С каким удовольствием, вдруг мелькнуло у Вики, я бы дотронулась до его воротничка, выстирала и отгладила бы его рубашку — даже пальцы, почувствовала Вика, чуть вздрогнули от такого ее желания. С детства любила она стирать, и гладить, утюг и глажка были ее любимыми занятиями. Но еще больше, редкий случай, Вика любила стариков.
Она выросла без рано умершей матери, с махонькой деревенской бабушкой — учительницей, привыкла к ее мятой седой голове, аромату застиранных платьев, к ее замедленности и негромкости, она играла с бабушкой, баюкала ее, спала с ней в ее кровати как с любимой мягкой игрушкой. Худрук совсем не был похож на бабушку, щеки его поросли колючей, сухой, седой щетиной, маленькие глазки резали лезвием, внешней симпатичности в нем не рисовалось никакой, но все же кое-что в нем было другое: он был великим артистом с нечеловеческим обаянием, и стоило ему открыть рот, как девушек до пят парализовало на любовь.

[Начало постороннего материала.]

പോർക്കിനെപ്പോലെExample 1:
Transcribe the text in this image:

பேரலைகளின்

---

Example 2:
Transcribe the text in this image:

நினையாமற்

Рука ее снова самодельно вздрогнула; безотчетно и отрешенно протянулась она к узлу на галстуке, схватила его, сдвинула на правильное место и остановилась.

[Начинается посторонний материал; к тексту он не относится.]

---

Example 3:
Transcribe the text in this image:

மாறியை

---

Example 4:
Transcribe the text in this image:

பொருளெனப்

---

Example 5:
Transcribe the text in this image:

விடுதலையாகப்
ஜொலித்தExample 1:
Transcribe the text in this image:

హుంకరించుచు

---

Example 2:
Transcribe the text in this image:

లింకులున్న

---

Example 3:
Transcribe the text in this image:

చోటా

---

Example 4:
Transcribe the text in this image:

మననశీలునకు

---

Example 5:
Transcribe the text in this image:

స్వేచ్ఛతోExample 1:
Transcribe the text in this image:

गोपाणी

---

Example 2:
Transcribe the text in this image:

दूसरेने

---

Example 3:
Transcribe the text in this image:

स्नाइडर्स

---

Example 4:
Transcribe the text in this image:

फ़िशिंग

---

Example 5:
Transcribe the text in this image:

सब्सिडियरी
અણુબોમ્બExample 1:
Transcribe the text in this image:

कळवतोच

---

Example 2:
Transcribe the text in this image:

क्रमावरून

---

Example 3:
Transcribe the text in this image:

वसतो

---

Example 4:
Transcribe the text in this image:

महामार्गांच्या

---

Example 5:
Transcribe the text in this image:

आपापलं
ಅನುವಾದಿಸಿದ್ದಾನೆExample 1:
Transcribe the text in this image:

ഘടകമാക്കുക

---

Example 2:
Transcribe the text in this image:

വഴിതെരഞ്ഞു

Худрук умолк. В предлагаемых — по Станиславскому — обстоятельствах сей жест прописан не был, и как его отыграть великий артист не знал.

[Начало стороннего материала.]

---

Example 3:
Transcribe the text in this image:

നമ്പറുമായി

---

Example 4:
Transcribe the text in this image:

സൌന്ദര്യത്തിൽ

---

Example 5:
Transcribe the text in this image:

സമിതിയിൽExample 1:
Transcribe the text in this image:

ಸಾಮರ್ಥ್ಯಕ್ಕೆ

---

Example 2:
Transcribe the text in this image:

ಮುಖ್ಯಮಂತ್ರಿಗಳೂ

Поняв, что сотворила, Вика поспешно отступила, словно отскочила на шаг, зарделась, и быстро-быстро принялась извиняться.
— Армен Борисович, я чисто автоматически, у меня папа военный, я привыкла к порядку. Извините!
Однако извиняться, оказалось, не требовалось. Он прочел в ее жесте подлинную искренность, оценил ее и обмяк.
— Ты меня извини, — просто отреагировал он, коснувшись галстука. — Торопился, не усмотрел. Бывает с нами, старыми…
И странными взглядами как бы по поводу галстука мгновенно обменялись они, взглядами, в которых недоразумение смешалось с любопытством и каким-то новым неясным смыслом — каким, обоим было непонятно, но оба вдруг сообразили, что этот смысл и есть отныне их общий секрет, который, даже не распознав, стоит поскорее забыть потому, что это недоразумение вызвало общее сковывающее неудобство.
— Иди, Романюк, — мудро сказал он и сразу сдвинул ситуацию с места.
— До свидания, — сказала Вика и быстро вышла.
И полетела по коридору, не желая быть замеченной посторонними глазами. Главного она достигла: играть в спектакле она будет, и глаза мужские худрука заметила на себе, а уж там она постарается… «Олежек может быть доволен», — подумала она. — «Что касается галстука — любопытно получилось», — думала она, — «и черт меня дернул? Впрочем», — решила она, — «черт иногда дергает весьма кстати и по делу». Шла и думала: начало хорошее, клюнул, но дальше, что делать дальше? И вдруг — опять черт? — придумалось, влетело в голову и сразу стало ей тепло и понятно: оно! Решение нашлось! Так она и сделает!
И народный худрук тоже думал о ней, списав происшествие с галстуком на ее актерскую, эмоциональную и, главным образом, женскую натуры, усмехнулся ее прелести, позавидовал ее юности — потому не примерил ее прелести к себе — и продолжил чтение забавного «Фугаса».
Но чем далее он внедрялся в предложенный завлитом шедевр, тем все более мрачнел и раздражался. Сперва чуть-чуть и слегка срывались с его губ вздохи неприятия и неудовольствия, потом однако, окрепнув, вздохи превратились в проклятия и достигли, наконец, полнозвучного и художественного русского мата.
Худрук отодвинул от себя спутавшиеся листы безобразия и закурил спасение свое, ароматную мальборину. «Они все сошли с ума, — сказал он себе. — Все, кто вокруг меня, — сумасшедшие», — сказал он далее. Затянулся и развил мысль: «Они считают, я сумасшедший тоже. Они ошибаются, сильно ошибаются…»
Снял трубку телефона, сказал одно: «Зайди».
13
«Госпереворот живет и крепнет», — думал иногда Саустин и гордился тем, что впервые в жизни занят не режиссерской и актерской фигней на сцене — любимой и приманчивой, но все же фигней — но серьезным, почти государственным проектом. «Госперевороты, как и все самое важное в жизни человека, — тонко подметил Саустин, — рождаются в творческих головах: поутру ли в теплой тачке, в бессонную ночь после перебора шашлыков, на футбольном ли матче под рев фанатов, у компа, в парной или на сладком женском теле — не важно когда, важно, что именно в головах творческих».